It appears to be possible in some situations to overload the management interfaces of a Dell Equallogic filer. The situation we experienced with a client was that after running an internal vulnerability scan (required for PCI:DSS compliance), the monitoring system picked up that the web interface had stopped responding.
The vulnerability scan essentially attempts to determine what software is in use on each device, and look for known issues, either in terms of misconfiguration (e.g. insecure ciphers in use for SSL), or vulnerabilities (e.g. version X of package Y is known to be insecure). In doing so it does generate a fairly large number of requests, so the assumption is that this somehow overloaded the device.
Further investigation showed that even SSHing to the array or accessing the serial console was not possible – the login would succeed, but then no prompt would appear.
While it continued to serve iSCSI requests perfectly (and interestingly SNMP remained operational for monitoring), not having access to the management interfaces is a serious problem, as it means it is impossible to perform routine tasks such as managing snapshots, and in the event of a drive failure it will make it very difficult to determine what has occurred and take the necessary actions.

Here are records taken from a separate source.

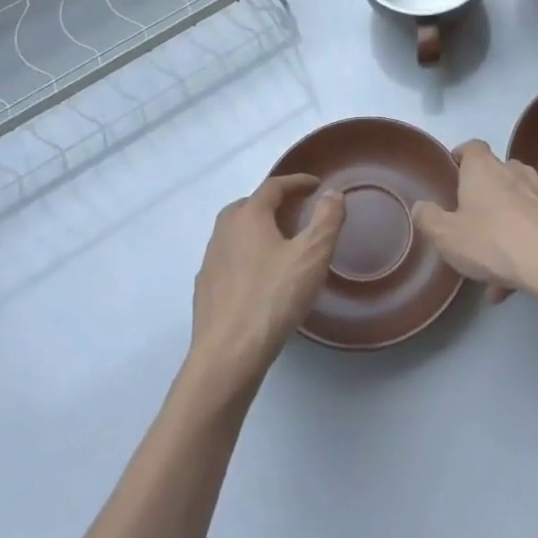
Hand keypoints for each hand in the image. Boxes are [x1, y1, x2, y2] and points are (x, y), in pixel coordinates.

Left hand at [187, 175, 344, 395]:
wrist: (227, 355)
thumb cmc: (273, 298)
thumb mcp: (312, 256)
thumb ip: (327, 220)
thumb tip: (333, 193)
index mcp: (248, 216)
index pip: (273, 187)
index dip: (296, 182)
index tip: (315, 185)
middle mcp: (224, 231)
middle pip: (249, 205)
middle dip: (273, 203)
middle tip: (296, 212)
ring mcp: (210, 260)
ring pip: (236, 232)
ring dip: (257, 229)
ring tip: (279, 243)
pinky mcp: (205, 288)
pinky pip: (229, 258)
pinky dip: (246, 255)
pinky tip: (258, 276)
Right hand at [411, 141, 537, 306]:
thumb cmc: (493, 242)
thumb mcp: (446, 237)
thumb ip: (428, 218)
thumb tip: (420, 206)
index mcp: (484, 169)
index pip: (472, 147)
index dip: (462, 155)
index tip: (455, 169)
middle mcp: (516, 171)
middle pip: (498, 173)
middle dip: (487, 193)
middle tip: (475, 221)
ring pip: (521, 201)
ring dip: (509, 222)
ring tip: (499, 262)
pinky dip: (531, 239)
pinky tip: (524, 272)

After some research, some discussions with Dell technical support, and some further investigation, we discovered a very simple solution. While CLI access to the array (via SSH / serial console) as either the ‘grpadmin’ user or a RADIUS account was not operational, we discovered it was possible to log in to the array as the ‘root’ user and get a root prompt. The password for the ‘root’ user will likely have been set when the array was first commissioned – if you don’t know what it is then one suggestion would be to try your ‘grpadmin’ password.
Once there, it was then simply a matter of running the following command to restart the management interfaces (note this does not restart the filer, just the management tools so there should be no interruption in service):
eqlinit restart-snap netmgtd
This command completed essentially immediately, and the management interfaces became operational once more, allowing us to carry out some checks to ensure everthing was as expected.
While we need to point out that this information should be used at your own risk (and in particular if you have a support contract then we would always advise talking to Dell technical support prior to carrying out any unusual actions such as this), we hope it might come in useful in avoiding having to take more drastic actions such as causing a controller failover, or hard power cycling the filer, with all the associated risks of data corruption etc.